With the Iran conflict in focus, the market seems to be focusing primarily on the impact of oil prices on inflation, and what that will do to interest rates. As headlines about the difficulty in getting oil through the strait of Hormuz are all over the news, the Federal reserve had to make both a decision on interest rates as well as a prediction of where those rates will be in the future. They concluded the March meeting today with no changes to the headline interest rate. As for the prediction, even though Chair Powell said that there is so much uncertainty that the dot plot is more or less useless, it showed only one rate cut in 2026, down from the likelihood of 2 as shown at the December meeting. While it may be viewed as more or less useless to the Fed, that didn’t stop the market from reacting negatively to the lessening chance of more rate cuts.

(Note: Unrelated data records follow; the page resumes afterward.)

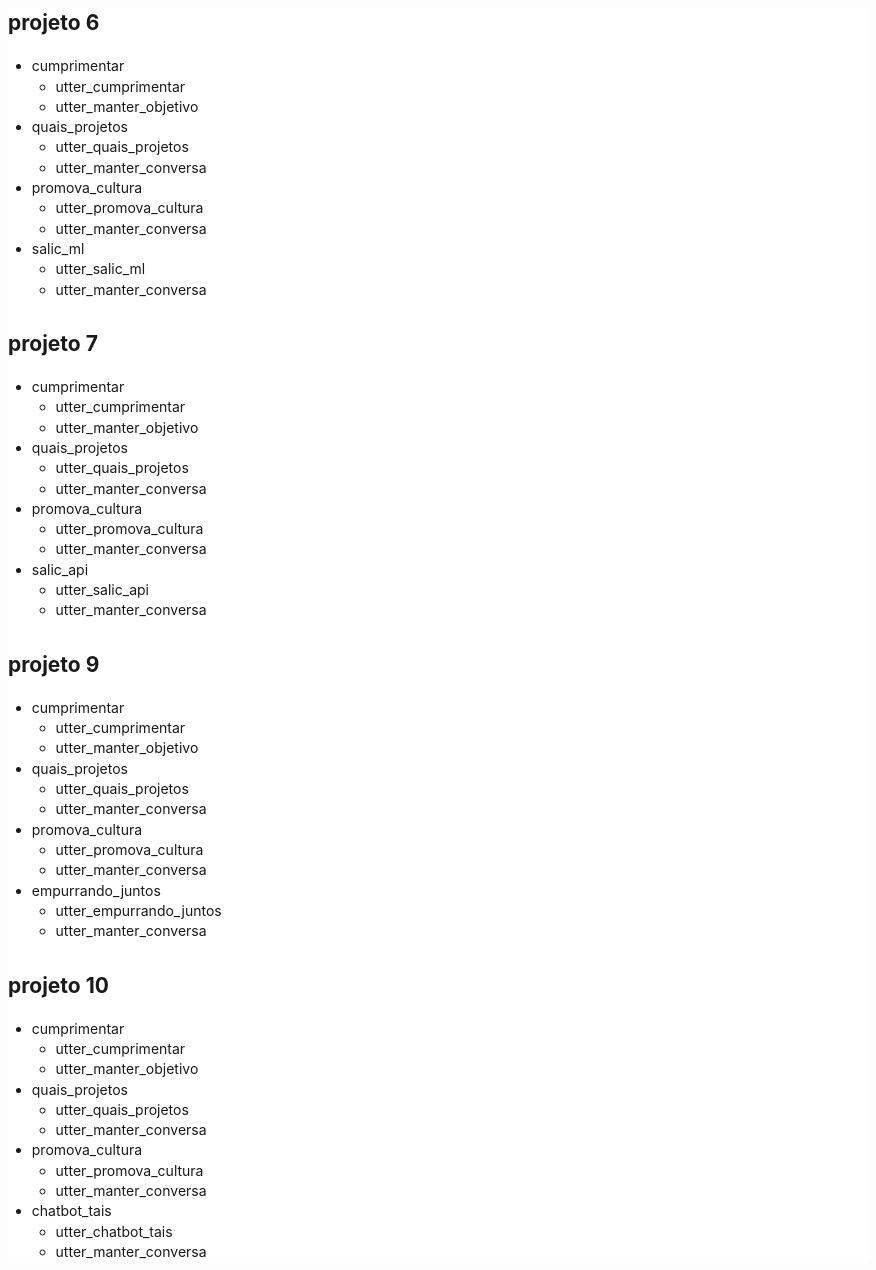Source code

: ## projeto 6
* cumprimentar
    - utter_cumprimentar
    - utter_manter_objetivo
* quais_projetos
    - utter_quais_projetos
    - utter_manter_conversa
* promova_cultura
    - utter_promova_cultura
    - utter_manter_conversa
* salic_ml
    - utter_salic_ml
    - utter_manter_conversa

## projeto 7
* cumprimentar
    - utter_cumprimentar
    - utter_manter_objetivo
* quais_projetos
    - utter_quais_projetos
    - utter_manter_conversa
* promova_cultura
    - utter_promova_cultura
    - utter_manter_conversa
* salic_api
    - utter_salic_api
    - utter_manter_conversa

## projeto 9
* cumprimentar
    - utter_cumprimentar
    - utter_manter_objetivo
* quais_projetos
    - utter_quais_projetos
    - utter_manter_conversa
* promova_cultura
    - utter_promova_cultura
    - utter_manter_conversa
* empurrando_juntos
    - utter_empurrando_juntos
    - utter_manter_conversa

## projeto 10
* cumprimentar
    - utter_cumprimentar
    - utter_manter_objetivo
* quais_projetos
    - utter_quais_projetos
    - utter_manter_conversa
* promova_cultura
    - utter_promova_cultura
    - utter_manter_conversa
* chatbot_tais
    - utter_chatbot_tais
    - utter_manter_conversa
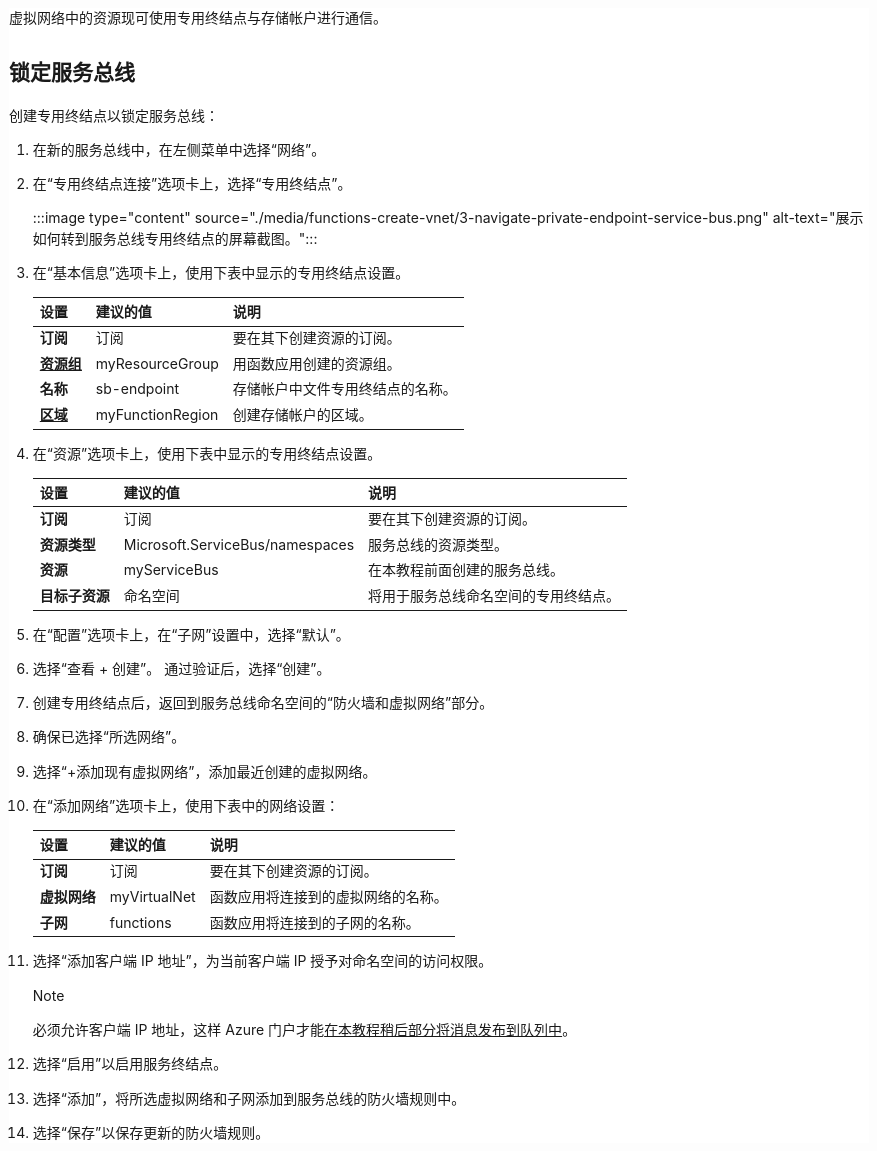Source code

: 虚拟网络中的资源现可使用专用终结点与存储帐户进行通信。
## <a name="lock-down-your-service-bus"></a>锁定服务总线

创建专用终结点以锁定服务总线：

1. 在新的服务总线中，在左侧菜单中选择“网络”。

1. 在“专用终结点连接”选项卡上，选择“专用终结点”。

    :::image type="content" source="./media/functions-create-vnet/3-navigate-private-endpoint-service-bus.png" alt-text="展示如何转到服务总线专用终结点的屏幕截图。":::

1. 在“基本信息”选项卡上，使用下表中显示的专用终结点设置。

    | 设置      | 建议的值  | 说明      |
    | ------------ | ---------------- | ---------------- |
    | **订阅** | 订阅 | 要在其下创建资源的订阅。 | 
    | **[资源组](../azure-resource-manager/management/overview.md)**  | myResourceGroup | 用函数应用创建的资源组。 |
    | **名称** | sb-endpoint | 存储帐户中文件专用终结点的名称。 |
    | **[区域](https://azure.microsoft.com/regions/)** | myFunctionRegion | 创建存储帐户的区域。 |

1. 在“资源”选项卡上，使用下表中显示的专用终结点设置。

    | 设置      | 建议的值  | 说明      |
    | ------------ | ---------------- | ---------------- |
    | **订阅** | 订阅 | 要在其下创建资源的订阅。 | 
    | **资源类型**  | Microsoft.ServiceBus/namespaces | 服务总线的资源类型。 |
    | **资源** | myServiceBus | 在本教程前面创建的服务总线。 |
    | **目标子资源** | 命名空间 | 将用于服务总线命名空间的专用终结点。 |

1. 在“配置”选项卡上，在“子网”设置中，选择“默认”。

1. 选择“查看 + 创建”。 通过验证后，选择“创建”。 
1. 创建专用终结点后，返回到服务总线命名空间的“防火墙和虚拟网络”部分。
1. 确保已选择“所选网络”。
1. 选择“+添加现有虚拟网络”，添加最近创建的虚拟网络。
1. 在“添加网络”选项卡上，使用下表中的网络设置：

    | 设置 | 建议的值 | 说明|
    |---------|-----------------|------------|
    | **订阅** | 订阅 | 要在其下创建资源的订阅。 |
    | **虚拟网络** | myVirtualNet | 函数应用将连接到的虚拟网络的名称。 |
    | **子网** | functions | 函数应用将连接到的子网的名称。 |

1. 选择“添加客户端 IP 地址”，为当前客户端 IP 授予对命名空间的访问权限。
    > [!NOTE]
    > 必须允许客户端 IP 地址，这样 Azure 门户才能[在本教程稍后部分将消息发布到队列中](#test-your-locked-down-function-app)。
1. 选择“启用”以启用服务终结点。
1. 选择“添加”，将所选虚拟网络和子网添加到服务总线的防火墙规则中。
1. 选择“保存”以保存更新的防火墙规则。

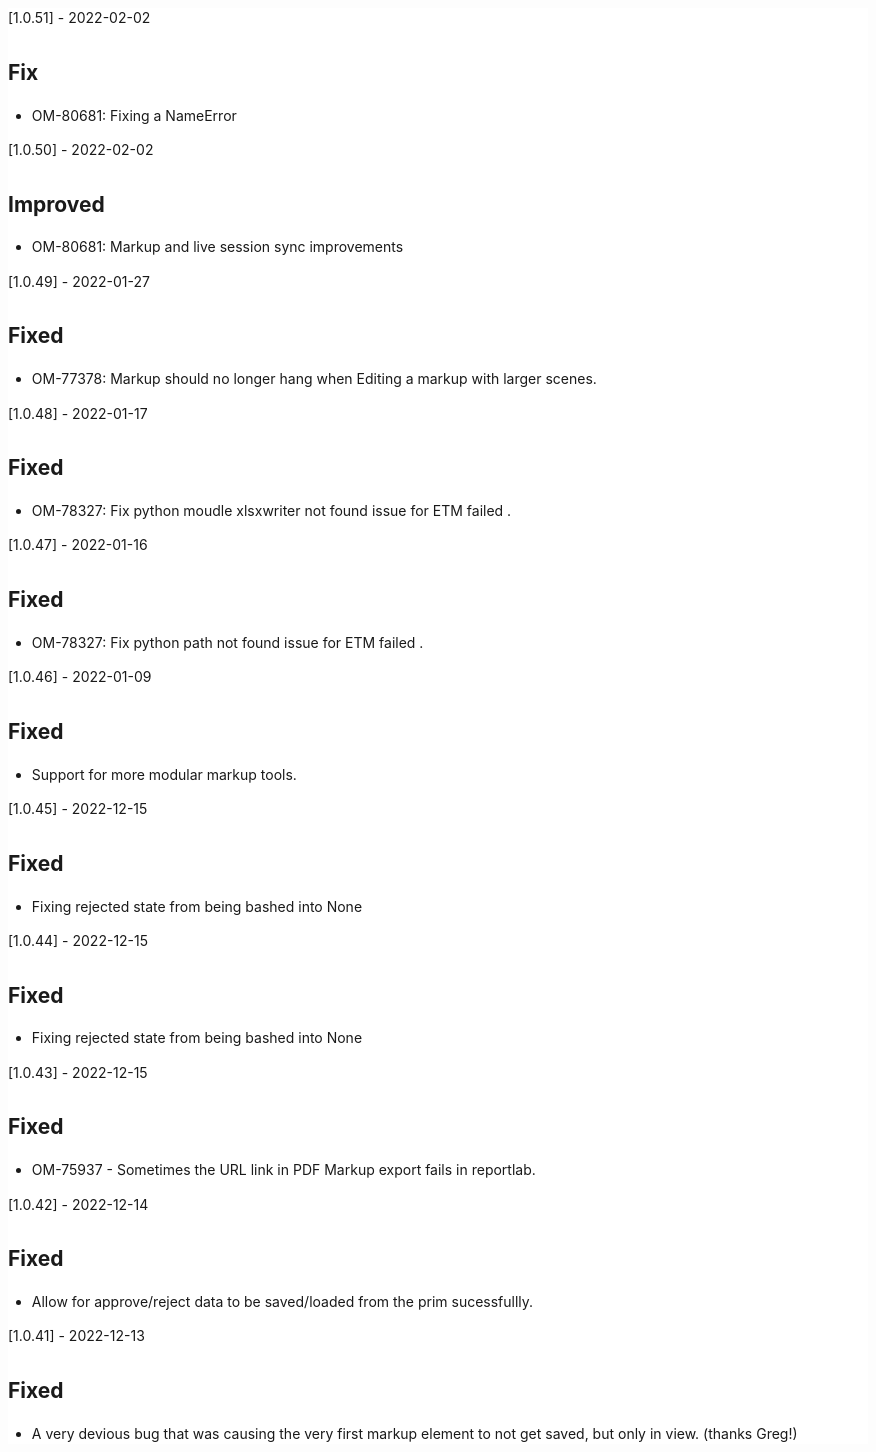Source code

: [1.0.51] - 2022-02-02
## Fix
- OM-80681: Fixing a NameError

[1.0.50] - 2022-02-02
## Improved
- OM-80681: Markup and live session sync improvements

[1.0.49] - 2022-01-27
## Fixed
- OM-77378: Markup should no longer hang when Editing a markup with larger scenes.

[1.0.48] - 2022-01-17
## Fixed
- OM-78327: Fix python moudle  xlsxwriter not found issue for ETM failed .

[1.0.47] - 2022-01-16
## Fixed
- OM-78327: Fix python path not found issue for ETM failed .

[1.0.46] - 2022-01-09
## Fixed
- Support for more modular markup tools.

[1.0.45] - 2022-12-15
## Fixed
- Fixing rejected state from being bashed into None

[1.0.44] - 2022-12-15
## Fixed
- Fixing rejected state from being bashed into None

[1.0.43] - 2022-12-15
## Fixed
- OM-75937 - Sometimes the URL link in PDF Markup export fails in reportlab.

[1.0.42] - 2022-12-14
## Fixed
- Allow for approve/reject data to be saved/loaded from the prim sucessfullly.

[1.0.41] - 2022-12-13
## Fixed
- A very devious bug that was causing the very first markup element to not get saved, but only in view. (thanks Greg!)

Hopefully the Iran conflict will conclude soon and the disruption to oil shipping will cease. In the meantime, it is more of a nuisance than the headlines would have you believe. I have seen the words, “oil crisis” used several times. Right now, we have a spike in gas prices to levels we saw not too long ago when we didn’t have a crisis, and gas is readily available in the US. There aren’t long lines as there were in the 1970’s. It certainly doesn’t feel like oil is a crisis at the moment.
If the market continues this downturn we will be looking for bargains and likely shift more money towards stocks. At the moment though, the downturn is still less than 10%. For reference, the dip in early 2025 was 15% to over 20% depending on the index, so what is happening right now is currently not a large move.